Gabon : vers une refondation structurelle avec Yves Fernand Manfoumbi

Transformer le Gabon ne se limite pas à des ajustements superficiels. C’est le message sans ambiguïté qu’a porté Yves Fernand Manfoumbi, ancien directeur général du budget et ancien ministre, dans une tribune partagée sur sa page Facebook. Pour ce spécialiste des politiques publiques, le pays doit abandonner les solutions à court terme pour adopter une approche radicalement nouvelle, centrée sur la planification stratégique et l’évaluation des actions menées.

Analysant avec lucidité les faiblesses de la gouvernance gabonaise, il souligne que l’administration a trop souvent réagi dans l’urgence aux crises, sans jamais anticiper les défis structurels. Pour lui, « aucun État ne se construit dans l’improvisation », citant en exemples des modèles de réussite comme Singapour, la Corée du Sud ou le Rwanda. Ces nations ont transformé leur destin grâce à une vision de long terme et une discipline rigoureuse en matière de prospective.

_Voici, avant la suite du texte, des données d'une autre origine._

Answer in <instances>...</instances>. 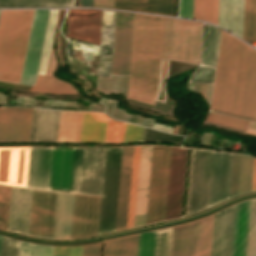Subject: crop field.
<instances>
[{"label":"crop field","mask_w":256,"mask_h":256,"mask_svg":"<svg viewBox=\"0 0 256 256\" xmlns=\"http://www.w3.org/2000/svg\"><path fill=\"white\" fill-rule=\"evenodd\" d=\"M211 111L256 121V51L224 31Z\"/></svg>","instance_id":"1"},{"label":"crop field","mask_w":256,"mask_h":256,"mask_svg":"<svg viewBox=\"0 0 256 256\" xmlns=\"http://www.w3.org/2000/svg\"><path fill=\"white\" fill-rule=\"evenodd\" d=\"M163 17L135 14L128 96L152 104L159 72Z\"/></svg>","instance_id":"2"},{"label":"crop field","mask_w":256,"mask_h":256,"mask_svg":"<svg viewBox=\"0 0 256 256\" xmlns=\"http://www.w3.org/2000/svg\"><path fill=\"white\" fill-rule=\"evenodd\" d=\"M75 194L33 189L29 236L70 239Z\"/></svg>","instance_id":"3"},{"label":"crop field","mask_w":256,"mask_h":256,"mask_svg":"<svg viewBox=\"0 0 256 256\" xmlns=\"http://www.w3.org/2000/svg\"><path fill=\"white\" fill-rule=\"evenodd\" d=\"M34 10H2L0 80L19 83Z\"/></svg>","instance_id":"4"},{"label":"crop field","mask_w":256,"mask_h":256,"mask_svg":"<svg viewBox=\"0 0 256 256\" xmlns=\"http://www.w3.org/2000/svg\"><path fill=\"white\" fill-rule=\"evenodd\" d=\"M202 24L164 17L161 57L200 64Z\"/></svg>","instance_id":"5"},{"label":"crop field","mask_w":256,"mask_h":256,"mask_svg":"<svg viewBox=\"0 0 256 256\" xmlns=\"http://www.w3.org/2000/svg\"><path fill=\"white\" fill-rule=\"evenodd\" d=\"M214 215L173 228L170 256H209Z\"/></svg>","instance_id":"6"},{"label":"crop field","mask_w":256,"mask_h":256,"mask_svg":"<svg viewBox=\"0 0 256 256\" xmlns=\"http://www.w3.org/2000/svg\"><path fill=\"white\" fill-rule=\"evenodd\" d=\"M171 148L154 147L146 224L164 220Z\"/></svg>","instance_id":"7"},{"label":"crop field","mask_w":256,"mask_h":256,"mask_svg":"<svg viewBox=\"0 0 256 256\" xmlns=\"http://www.w3.org/2000/svg\"><path fill=\"white\" fill-rule=\"evenodd\" d=\"M122 147L107 148L98 234L114 230Z\"/></svg>","instance_id":"8"},{"label":"crop field","mask_w":256,"mask_h":256,"mask_svg":"<svg viewBox=\"0 0 256 256\" xmlns=\"http://www.w3.org/2000/svg\"><path fill=\"white\" fill-rule=\"evenodd\" d=\"M213 152L193 150L187 215L208 208Z\"/></svg>","instance_id":"9"},{"label":"crop field","mask_w":256,"mask_h":256,"mask_svg":"<svg viewBox=\"0 0 256 256\" xmlns=\"http://www.w3.org/2000/svg\"><path fill=\"white\" fill-rule=\"evenodd\" d=\"M134 14L116 12L112 74L129 75Z\"/></svg>","instance_id":"10"},{"label":"crop field","mask_w":256,"mask_h":256,"mask_svg":"<svg viewBox=\"0 0 256 256\" xmlns=\"http://www.w3.org/2000/svg\"><path fill=\"white\" fill-rule=\"evenodd\" d=\"M101 197L76 194L71 239L97 235Z\"/></svg>","instance_id":"11"},{"label":"crop field","mask_w":256,"mask_h":256,"mask_svg":"<svg viewBox=\"0 0 256 256\" xmlns=\"http://www.w3.org/2000/svg\"><path fill=\"white\" fill-rule=\"evenodd\" d=\"M49 10H35L20 83L35 80Z\"/></svg>","instance_id":"12"},{"label":"crop field","mask_w":256,"mask_h":256,"mask_svg":"<svg viewBox=\"0 0 256 256\" xmlns=\"http://www.w3.org/2000/svg\"><path fill=\"white\" fill-rule=\"evenodd\" d=\"M32 110L0 107V143L28 142Z\"/></svg>","instance_id":"13"},{"label":"crop field","mask_w":256,"mask_h":256,"mask_svg":"<svg viewBox=\"0 0 256 256\" xmlns=\"http://www.w3.org/2000/svg\"><path fill=\"white\" fill-rule=\"evenodd\" d=\"M106 148H84L79 193L101 195Z\"/></svg>","instance_id":"14"},{"label":"crop field","mask_w":256,"mask_h":256,"mask_svg":"<svg viewBox=\"0 0 256 256\" xmlns=\"http://www.w3.org/2000/svg\"><path fill=\"white\" fill-rule=\"evenodd\" d=\"M102 10H69L67 36L98 44Z\"/></svg>","instance_id":"15"},{"label":"crop field","mask_w":256,"mask_h":256,"mask_svg":"<svg viewBox=\"0 0 256 256\" xmlns=\"http://www.w3.org/2000/svg\"><path fill=\"white\" fill-rule=\"evenodd\" d=\"M186 149L172 148L165 220L179 217Z\"/></svg>","instance_id":"16"},{"label":"crop field","mask_w":256,"mask_h":256,"mask_svg":"<svg viewBox=\"0 0 256 256\" xmlns=\"http://www.w3.org/2000/svg\"><path fill=\"white\" fill-rule=\"evenodd\" d=\"M29 147L0 148V184L25 187Z\"/></svg>","instance_id":"17"},{"label":"crop field","mask_w":256,"mask_h":256,"mask_svg":"<svg viewBox=\"0 0 256 256\" xmlns=\"http://www.w3.org/2000/svg\"><path fill=\"white\" fill-rule=\"evenodd\" d=\"M32 189L12 187L8 230L28 235Z\"/></svg>","instance_id":"18"},{"label":"crop field","mask_w":256,"mask_h":256,"mask_svg":"<svg viewBox=\"0 0 256 256\" xmlns=\"http://www.w3.org/2000/svg\"><path fill=\"white\" fill-rule=\"evenodd\" d=\"M232 154L214 152L209 207L228 198Z\"/></svg>","instance_id":"19"},{"label":"crop field","mask_w":256,"mask_h":256,"mask_svg":"<svg viewBox=\"0 0 256 256\" xmlns=\"http://www.w3.org/2000/svg\"><path fill=\"white\" fill-rule=\"evenodd\" d=\"M74 148H53L49 189L70 192Z\"/></svg>","instance_id":"20"},{"label":"crop field","mask_w":256,"mask_h":256,"mask_svg":"<svg viewBox=\"0 0 256 256\" xmlns=\"http://www.w3.org/2000/svg\"><path fill=\"white\" fill-rule=\"evenodd\" d=\"M134 147H123L115 230L126 228Z\"/></svg>","instance_id":"21"},{"label":"crop field","mask_w":256,"mask_h":256,"mask_svg":"<svg viewBox=\"0 0 256 256\" xmlns=\"http://www.w3.org/2000/svg\"><path fill=\"white\" fill-rule=\"evenodd\" d=\"M52 148L30 147L26 187L48 189Z\"/></svg>","instance_id":"22"},{"label":"crop field","mask_w":256,"mask_h":256,"mask_svg":"<svg viewBox=\"0 0 256 256\" xmlns=\"http://www.w3.org/2000/svg\"><path fill=\"white\" fill-rule=\"evenodd\" d=\"M235 206L215 215L211 255L230 256Z\"/></svg>","instance_id":"23"},{"label":"crop field","mask_w":256,"mask_h":256,"mask_svg":"<svg viewBox=\"0 0 256 256\" xmlns=\"http://www.w3.org/2000/svg\"><path fill=\"white\" fill-rule=\"evenodd\" d=\"M60 110L33 111L29 142H56Z\"/></svg>","instance_id":"24"},{"label":"crop field","mask_w":256,"mask_h":256,"mask_svg":"<svg viewBox=\"0 0 256 256\" xmlns=\"http://www.w3.org/2000/svg\"><path fill=\"white\" fill-rule=\"evenodd\" d=\"M115 12L103 10L98 77H110Z\"/></svg>","instance_id":"25"},{"label":"crop field","mask_w":256,"mask_h":256,"mask_svg":"<svg viewBox=\"0 0 256 256\" xmlns=\"http://www.w3.org/2000/svg\"><path fill=\"white\" fill-rule=\"evenodd\" d=\"M244 0H219L218 25L242 38Z\"/></svg>","instance_id":"26"},{"label":"crop field","mask_w":256,"mask_h":256,"mask_svg":"<svg viewBox=\"0 0 256 256\" xmlns=\"http://www.w3.org/2000/svg\"><path fill=\"white\" fill-rule=\"evenodd\" d=\"M172 228L139 235L137 256H169Z\"/></svg>","instance_id":"27"},{"label":"crop field","mask_w":256,"mask_h":256,"mask_svg":"<svg viewBox=\"0 0 256 256\" xmlns=\"http://www.w3.org/2000/svg\"><path fill=\"white\" fill-rule=\"evenodd\" d=\"M251 200L236 205L231 256H245Z\"/></svg>","instance_id":"28"},{"label":"crop field","mask_w":256,"mask_h":256,"mask_svg":"<svg viewBox=\"0 0 256 256\" xmlns=\"http://www.w3.org/2000/svg\"><path fill=\"white\" fill-rule=\"evenodd\" d=\"M193 0H180L179 16L192 19ZM218 0H194L193 19L217 24Z\"/></svg>","instance_id":"29"},{"label":"crop field","mask_w":256,"mask_h":256,"mask_svg":"<svg viewBox=\"0 0 256 256\" xmlns=\"http://www.w3.org/2000/svg\"><path fill=\"white\" fill-rule=\"evenodd\" d=\"M240 155L233 154L229 198L237 194ZM253 158L241 155L238 194L250 191Z\"/></svg>","instance_id":"30"},{"label":"crop field","mask_w":256,"mask_h":256,"mask_svg":"<svg viewBox=\"0 0 256 256\" xmlns=\"http://www.w3.org/2000/svg\"><path fill=\"white\" fill-rule=\"evenodd\" d=\"M174 0H114V9L153 12L173 16Z\"/></svg>","instance_id":"31"},{"label":"crop field","mask_w":256,"mask_h":256,"mask_svg":"<svg viewBox=\"0 0 256 256\" xmlns=\"http://www.w3.org/2000/svg\"><path fill=\"white\" fill-rule=\"evenodd\" d=\"M83 112L61 110L57 142L79 143Z\"/></svg>","instance_id":"32"},{"label":"crop field","mask_w":256,"mask_h":256,"mask_svg":"<svg viewBox=\"0 0 256 256\" xmlns=\"http://www.w3.org/2000/svg\"><path fill=\"white\" fill-rule=\"evenodd\" d=\"M107 117L84 112L80 143L104 142Z\"/></svg>","instance_id":"33"},{"label":"crop field","mask_w":256,"mask_h":256,"mask_svg":"<svg viewBox=\"0 0 256 256\" xmlns=\"http://www.w3.org/2000/svg\"><path fill=\"white\" fill-rule=\"evenodd\" d=\"M138 235L107 241L103 256H136Z\"/></svg>","instance_id":"34"},{"label":"crop field","mask_w":256,"mask_h":256,"mask_svg":"<svg viewBox=\"0 0 256 256\" xmlns=\"http://www.w3.org/2000/svg\"><path fill=\"white\" fill-rule=\"evenodd\" d=\"M31 91L52 94H78L69 83L61 82L54 77L41 75H38L37 81Z\"/></svg>","instance_id":"35"},{"label":"crop field","mask_w":256,"mask_h":256,"mask_svg":"<svg viewBox=\"0 0 256 256\" xmlns=\"http://www.w3.org/2000/svg\"><path fill=\"white\" fill-rule=\"evenodd\" d=\"M0 7H74V0H0Z\"/></svg>","instance_id":"36"},{"label":"crop field","mask_w":256,"mask_h":256,"mask_svg":"<svg viewBox=\"0 0 256 256\" xmlns=\"http://www.w3.org/2000/svg\"><path fill=\"white\" fill-rule=\"evenodd\" d=\"M243 39L256 40V0H245Z\"/></svg>","instance_id":"37"},{"label":"crop field","mask_w":256,"mask_h":256,"mask_svg":"<svg viewBox=\"0 0 256 256\" xmlns=\"http://www.w3.org/2000/svg\"><path fill=\"white\" fill-rule=\"evenodd\" d=\"M58 10H51L38 74L45 75Z\"/></svg>","instance_id":"38"},{"label":"crop field","mask_w":256,"mask_h":256,"mask_svg":"<svg viewBox=\"0 0 256 256\" xmlns=\"http://www.w3.org/2000/svg\"><path fill=\"white\" fill-rule=\"evenodd\" d=\"M140 147H135L127 228L133 227Z\"/></svg>","instance_id":"39"},{"label":"crop field","mask_w":256,"mask_h":256,"mask_svg":"<svg viewBox=\"0 0 256 256\" xmlns=\"http://www.w3.org/2000/svg\"><path fill=\"white\" fill-rule=\"evenodd\" d=\"M246 256H256V199L252 200Z\"/></svg>","instance_id":"40"},{"label":"crop field","mask_w":256,"mask_h":256,"mask_svg":"<svg viewBox=\"0 0 256 256\" xmlns=\"http://www.w3.org/2000/svg\"><path fill=\"white\" fill-rule=\"evenodd\" d=\"M125 123L108 118L105 142L123 143Z\"/></svg>","instance_id":"41"},{"label":"crop field","mask_w":256,"mask_h":256,"mask_svg":"<svg viewBox=\"0 0 256 256\" xmlns=\"http://www.w3.org/2000/svg\"><path fill=\"white\" fill-rule=\"evenodd\" d=\"M11 187L0 186V228L7 230Z\"/></svg>","instance_id":"42"},{"label":"crop field","mask_w":256,"mask_h":256,"mask_svg":"<svg viewBox=\"0 0 256 256\" xmlns=\"http://www.w3.org/2000/svg\"><path fill=\"white\" fill-rule=\"evenodd\" d=\"M183 137L144 128L142 142H170L181 144Z\"/></svg>","instance_id":"43"},{"label":"crop field","mask_w":256,"mask_h":256,"mask_svg":"<svg viewBox=\"0 0 256 256\" xmlns=\"http://www.w3.org/2000/svg\"><path fill=\"white\" fill-rule=\"evenodd\" d=\"M207 121L228 126V127L237 128L244 131L246 130L247 125L249 123L248 121H244V120H240V119H236V118H232V117H228V116H224V115H220L212 112L210 113Z\"/></svg>","instance_id":"44"},{"label":"crop field","mask_w":256,"mask_h":256,"mask_svg":"<svg viewBox=\"0 0 256 256\" xmlns=\"http://www.w3.org/2000/svg\"><path fill=\"white\" fill-rule=\"evenodd\" d=\"M83 148H75L71 192L78 193Z\"/></svg>","instance_id":"45"},{"label":"crop field","mask_w":256,"mask_h":256,"mask_svg":"<svg viewBox=\"0 0 256 256\" xmlns=\"http://www.w3.org/2000/svg\"><path fill=\"white\" fill-rule=\"evenodd\" d=\"M213 72L214 69L201 66L192 73L189 82L212 83Z\"/></svg>","instance_id":"46"},{"label":"crop field","mask_w":256,"mask_h":256,"mask_svg":"<svg viewBox=\"0 0 256 256\" xmlns=\"http://www.w3.org/2000/svg\"><path fill=\"white\" fill-rule=\"evenodd\" d=\"M21 242L3 236L1 256H19Z\"/></svg>","instance_id":"47"},{"label":"crop field","mask_w":256,"mask_h":256,"mask_svg":"<svg viewBox=\"0 0 256 256\" xmlns=\"http://www.w3.org/2000/svg\"><path fill=\"white\" fill-rule=\"evenodd\" d=\"M215 28L208 25L202 64L210 66Z\"/></svg>","instance_id":"48"},{"label":"crop field","mask_w":256,"mask_h":256,"mask_svg":"<svg viewBox=\"0 0 256 256\" xmlns=\"http://www.w3.org/2000/svg\"><path fill=\"white\" fill-rule=\"evenodd\" d=\"M143 127L126 123L124 143L141 142Z\"/></svg>","instance_id":"49"},{"label":"crop field","mask_w":256,"mask_h":256,"mask_svg":"<svg viewBox=\"0 0 256 256\" xmlns=\"http://www.w3.org/2000/svg\"><path fill=\"white\" fill-rule=\"evenodd\" d=\"M83 245L54 247L53 256H82Z\"/></svg>","instance_id":"50"},{"label":"crop field","mask_w":256,"mask_h":256,"mask_svg":"<svg viewBox=\"0 0 256 256\" xmlns=\"http://www.w3.org/2000/svg\"><path fill=\"white\" fill-rule=\"evenodd\" d=\"M78 7H93V0H78ZM94 7L113 9V0H94Z\"/></svg>","instance_id":"51"},{"label":"crop field","mask_w":256,"mask_h":256,"mask_svg":"<svg viewBox=\"0 0 256 256\" xmlns=\"http://www.w3.org/2000/svg\"><path fill=\"white\" fill-rule=\"evenodd\" d=\"M113 77H114V75H113ZM124 78H125V76H121V79H120V75H115L114 83H113L112 82V75H111V82L113 83V92L117 91L118 84H119V79L124 81ZM128 81H129V76H126L125 84H124V90H123V94L126 95V96H127V92H128ZM122 85H123V82L120 81L119 88H118L117 92L121 93ZM111 92H112V87H111Z\"/></svg>","instance_id":"52"},{"label":"crop field","mask_w":256,"mask_h":256,"mask_svg":"<svg viewBox=\"0 0 256 256\" xmlns=\"http://www.w3.org/2000/svg\"><path fill=\"white\" fill-rule=\"evenodd\" d=\"M101 242L84 245L83 256H100Z\"/></svg>","instance_id":"53"},{"label":"crop field","mask_w":256,"mask_h":256,"mask_svg":"<svg viewBox=\"0 0 256 256\" xmlns=\"http://www.w3.org/2000/svg\"><path fill=\"white\" fill-rule=\"evenodd\" d=\"M52 246L34 244L33 256H52Z\"/></svg>","instance_id":"54"},{"label":"crop field","mask_w":256,"mask_h":256,"mask_svg":"<svg viewBox=\"0 0 256 256\" xmlns=\"http://www.w3.org/2000/svg\"><path fill=\"white\" fill-rule=\"evenodd\" d=\"M220 33L221 32L217 30L216 39H215V45H214V51H213V57H212V63H211V66H214V67H216V62H217Z\"/></svg>","instance_id":"55"},{"label":"crop field","mask_w":256,"mask_h":256,"mask_svg":"<svg viewBox=\"0 0 256 256\" xmlns=\"http://www.w3.org/2000/svg\"><path fill=\"white\" fill-rule=\"evenodd\" d=\"M156 103H160V102H157ZM154 104L155 106H159V107H162V108H165V109H169V110H174V106H170V105H167V104H164V103H160V104H163V105H166V106H170V107H173V108H169V107H166V106H163V105H159V104ZM153 108V111H157L159 113H162V114H165V115H171L173 116V112L172 111H168V110H165V109H162V108H158V107H155Z\"/></svg>","instance_id":"56"},{"label":"crop field","mask_w":256,"mask_h":256,"mask_svg":"<svg viewBox=\"0 0 256 256\" xmlns=\"http://www.w3.org/2000/svg\"><path fill=\"white\" fill-rule=\"evenodd\" d=\"M32 251H33V244L25 243L22 241L20 256H32Z\"/></svg>","instance_id":"57"},{"label":"crop field","mask_w":256,"mask_h":256,"mask_svg":"<svg viewBox=\"0 0 256 256\" xmlns=\"http://www.w3.org/2000/svg\"><path fill=\"white\" fill-rule=\"evenodd\" d=\"M127 99V98H126ZM128 103L129 104H132V105H135V106H138L140 108H145V109H149L151 110L152 109V105H148V104H144V103H140V102H136V101H132V100H129L127 99Z\"/></svg>","instance_id":"58"},{"label":"crop field","mask_w":256,"mask_h":256,"mask_svg":"<svg viewBox=\"0 0 256 256\" xmlns=\"http://www.w3.org/2000/svg\"><path fill=\"white\" fill-rule=\"evenodd\" d=\"M256 190V159L254 158L253 163V175H252V186L251 191Z\"/></svg>","instance_id":"59"},{"label":"crop field","mask_w":256,"mask_h":256,"mask_svg":"<svg viewBox=\"0 0 256 256\" xmlns=\"http://www.w3.org/2000/svg\"><path fill=\"white\" fill-rule=\"evenodd\" d=\"M204 124L209 125V126H216L220 129H224V130H228V131L230 130V128H228V127L216 125V124L209 123V122H205ZM231 132H238V133H242V134L244 133V131H240V130H236V129H231Z\"/></svg>","instance_id":"60"},{"label":"crop field","mask_w":256,"mask_h":256,"mask_svg":"<svg viewBox=\"0 0 256 256\" xmlns=\"http://www.w3.org/2000/svg\"><path fill=\"white\" fill-rule=\"evenodd\" d=\"M154 122H155L154 119L144 118V120H143V122L141 123V125H143V126H148V127L152 128Z\"/></svg>","instance_id":"61"},{"label":"crop field","mask_w":256,"mask_h":256,"mask_svg":"<svg viewBox=\"0 0 256 256\" xmlns=\"http://www.w3.org/2000/svg\"><path fill=\"white\" fill-rule=\"evenodd\" d=\"M124 112L125 110H121L117 108L113 117L120 120Z\"/></svg>","instance_id":"62"},{"label":"crop field","mask_w":256,"mask_h":256,"mask_svg":"<svg viewBox=\"0 0 256 256\" xmlns=\"http://www.w3.org/2000/svg\"><path fill=\"white\" fill-rule=\"evenodd\" d=\"M98 81H99V78H98V80H97L96 89H97V87H98ZM101 81H102V78H101ZM99 84H100V81H99ZM109 84H110V78H107L106 94L109 93ZM102 85H103V81H102ZM100 88H101V84H100ZM98 90H99V87H98ZM101 91H102V88H101Z\"/></svg>","instance_id":"63"},{"label":"crop field","mask_w":256,"mask_h":256,"mask_svg":"<svg viewBox=\"0 0 256 256\" xmlns=\"http://www.w3.org/2000/svg\"><path fill=\"white\" fill-rule=\"evenodd\" d=\"M50 106H53V107H64V102L51 100Z\"/></svg>","instance_id":"64"},{"label":"crop field","mask_w":256,"mask_h":256,"mask_svg":"<svg viewBox=\"0 0 256 256\" xmlns=\"http://www.w3.org/2000/svg\"><path fill=\"white\" fill-rule=\"evenodd\" d=\"M77 101H65V107L76 108Z\"/></svg>","instance_id":"65"},{"label":"crop field","mask_w":256,"mask_h":256,"mask_svg":"<svg viewBox=\"0 0 256 256\" xmlns=\"http://www.w3.org/2000/svg\"><path fill=\"white\" fill-rule=\"evenodd\" d=\"M165 126H166V125H165ZM165 126H161V125L155 124L153 128H154V129H160V130H163V131H168V132H170V131H171V128L165 127Z\"/></svg>","instance_id":"66"},{"label":"crop field","mask_w":256,"mask_h":256,"mask_svg":"<svg viewBox=\"0 0 256 256\" xmlns=\"http://www.w3.org/2000/svg\"><path fill=\"white\" fill-rule=\"evenodd\" d=\"M211 91H212V85H207V103H208V105L210 103Z\"/></svg>","instance_id":"67"},{"label":"crop field","mask_w":256,"mask_h":256,"mask_svg":"<svg viewBox=\"0 0 256 256\" xmlns=\"http://www.w3.org/2000/svg\"><path fill=\"white\" fill-rule=\"evenodd\" d=\"M117 102H118V101L113 100L111 109H110V111H109V113H108L110 116L113 115V112H114V110H115V108H116V106H117Z\"/></svg>","instance_id":"68"},{"label":"crop field","mask_w":256,"mask_h":256,"mask_svg":"<svg viewBox=\"0 0 256 256\" xmlns=\"http://www.w3.org/2000/svg\"><path fill=\"white\" fill-rule=\"evenodd\" d=\"M110 101H111V100H109V99H104V98H101V100H100V102H102L103 104H105V105L107 106V111H106V113H108Z\"/></svg>","instance_id":"69"},{"label":"crop field","mask_w":256,"mask_h":256,"mask_svg":"<svg viewBox=\"0 0 256 256\" xmlns=\"http://www.w3.org/2000/svg\"><path fill=\"white\" fill-rule=\"evenodd\" d=\"M89 110L105 111V107L90 106Z\"/></svg>","instance_id":"70"},{"label":"crop field","mask_w":256,"mask_h":256,"mask_svg":"<svg viewBox=\"0 0 256 256\" xmlns=\"http://www.w3.org/2000/svg\"><path fill=\"white\" fill-rule=\"evenodd\" d=\"M137 117H138L137 115L132 114L131 117H130V119H129V122L135 123Z\"/></svg>","instance_id":"71"},{"label":"crop field","mask_w":256,"mask_h":256,"mask_svg":"<svg viewBox=\"0 0 256 256\" xmlns=\"http://www.w3.org/2000/svg\"><path fill=\"white\" fill-rule=\"evenodd\" d=\"M129 117H130V114H126V113H125L124 116H123V118H122V120L128 121Z\"/></svg>","instance_id":"72"},{"label":"crop field","mask_w":256,"mask_h":256,"mask_svg":"<svg viewBox=\"0 0 256 256\" xmlns=\"http://www.w3.org/2000/svg\"><path fill=\"white\" fill-rule=\"evenodd\" d=\"M193 90L199 93V84H194Z\"/></svg>","instance_id":"73"},{"label":"crop field","mask_w":256,"mask_h":256,"mask_svg":"<svg viewBox=\"0 0 256 256\" xmlns=\"http://www.w3.org/2000/svg\"><path fill=\"white\" fill-rule=\"evenodd\" d=\"M206 135H207V133L203 132V137H202L201 145H204Z\"/></svg>","instance_id":"74"},{"label":"crop field","mask_w":256,"mask_h":256,"mask_svg":"<svg viewBox=\"0 0 256 256\" xmlns=\"http://www.w3.org/2000/svg\"><path fill=\"white\" fill-rule=\"evenodd\" d=\"M23 98L17 97L16 104H22Z\"/></svg>","instance_id":"75"},{"label":"crop field","mask_w":256,"mask_h":256,"mask_svg":"<svg viewBox=\"0 0 256 256\" xmlns=\"http://www.w3.org/2000/svg\"><path fill=\"white\" fill-rule=\"evenodd\" d=\"M143 120V118L141 117H138L137 121H136V124L140 125L141 121Z\"/></svg>","instance_id":"76"},{"label":"crop field","mask_w":256,"mask_h":256,"mask_svg":"<svg viewBox=\"0 0 256 256\" xmlns=\"http://www.w3.org/2000/svg\"><path fill=\"white\" fill-rule=\"evenodd\" d=\"M210 135H211V134L208 133L207 139H206V143H205L206 146L208 145V142H209V139H210Z\"/></svg>","instance_id":"77"},{"label":"crop field","mask_w":256,"mask_h":256,"mask_svg":"<svg viewBox=\"0 0 256 256\" xmlns=\"http://www.w3.org/2000/svg\"><path fill=\"white\" fill-rule=\"evenodd\" d=\"M35 103H36V98H31L30 104L35 105Z\"/></svg>","instance_id":"78"},{"label":"crop field","mask_w":256,"mask_h":256,"mask_svg":"<svg viewBox=\"0 0 256 256\" xmlns=\"http://www.w3.org/2000/svg\"><path fill=\"white\" fill-rule=\"evenodd\" d=\"M43 106H49V100L44 101Z\"/></svg>","instance_id":"79"},{"label":"crop field","mask_w":256,"mask_h":256,"mask_svg":"<svg viewBox=\"0 0 256 256\" xmlns=\"http://www.w3.org/2000/svg\"><path fill=\"white\" fill-rule=\"evenodd\" d=\"M1 98H2V104H5V99H4V95L1 94Z\"/></svg>","instance_id":"80"},{"label":"crop field","mask_w":256,"mask_h":256,"mask_svg":"<svg viewBox=\"0 0 256 256\" xmlns=\"http://www.w3.org/2000/svg\"><path fill=\"white\" fill-rule=\"evenodd\" d=\"M26 98H24L23 104H25ZM30 98H27V104H29Z\"/></svg>","instance_id":"81"},{"label":"crop field","mask_w":256,"mask_h":256,"mask_svg":"<svg viewBox=\"0 0 256 256\" xmlns=\"http://www.w3.org/2000/svg\"><path fill=\"white\" fill-rule=\"evenodd\" d=\"M255 123V122H254ZM254 123H252V124H254ZM251 125V124H250ZM251 126H255V125H251ZM251 126H249V128H253V129H256V127H251ZM250 130V129H249ZM255 131V130H254Z\"/></svg>","instance_id":"82"},{"label":"crop field","mask_w":256,"mask_h":256,"mask_svg":"<svg viewBox=\"0 0 256 256\" xmlns=\"http://www.w3.org/2000/svg\"><path fill=\"white\" fill-rule=\"evenodd\" d=\"M1 241H2V236H0V251H1Z\"/></svg>","instance_id":"83"},{"label":"crop field","mask_w":256,"mask_h":256,"mask_svg":"<svg viewBox=\"0 0 256 256\" xmlns=\"http://www.w3.org/2000/svg\"><path fill=\"white\" fill-rule=\"evenodd\" d=\"M0 103H1V99H0Z\"/></svg>","instance_id":"84"},{"label":"crop field","mask_w":256,"mask_h":256,"mask_svg":"<svg viewBox=\"0 0 256 256\" xmlns=\"http://www.w3.org/2000/svg\"><path fill=\"white\" fill-rule=\"evenodd\" d=\"M1 11V10H0Z\"/></svg>","instance_id":"85"}]
</instances>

Pourtant, le Gabon dispose d’atouts majeurs pour réussir sa transition : des ressources naturelles abondantes, une biodiversité préservée et une jeunesse dynamique. Le véritable enjeu réside désormais dans la mise en œuvre d’une méthodologie adaptée.

Une gouvernance exigeante : résultats et transparence

Selon Yves Fernand Manfoumbi, cette refondation repose sur trois principes fondamentaux. Le premier est la planification, où « chaque initiative publique doit être alignée sur un objectif clair et mesurable ». Le second pilier est l’évaluation systématique : « une politique non évaluée finit par coûter plus qu’elle ne rapporte ». Enfin, l’anticipation des défis globaux, comme l’intelligence artificielle ou les changements climatiques, devient indispensable.

Le technocrate insiste sur un changement radical de posture : « diriger, ce n’est pas communiquer ; c’est garantir des résultats tangibles ». Pour lui, l’action publique doit passer d’une logique de communication à une logique de performance.

Construire des institutions adaptées au XXIe siècle

Pour que cette vision se concrétise, la rigueur doit s’appliquer à tous les niveaux de l’État. Yves Fernand Manfoumbi rappelle une réalité incontournable : « le XXIe siècle récompensera les nations les mieux organisées, et non les plus riches en ressources ». Une administration performante, capable de planifier et d’anticiper, est désormais la clé de la compétitivité gabonaise.

La refondation du Gabon ne peut plus se contenter de réformes ponctuelles. Elle exige une doctrine d’État, où la planification et l’évaluation deviennent les fondements d’une gouvernance moderne.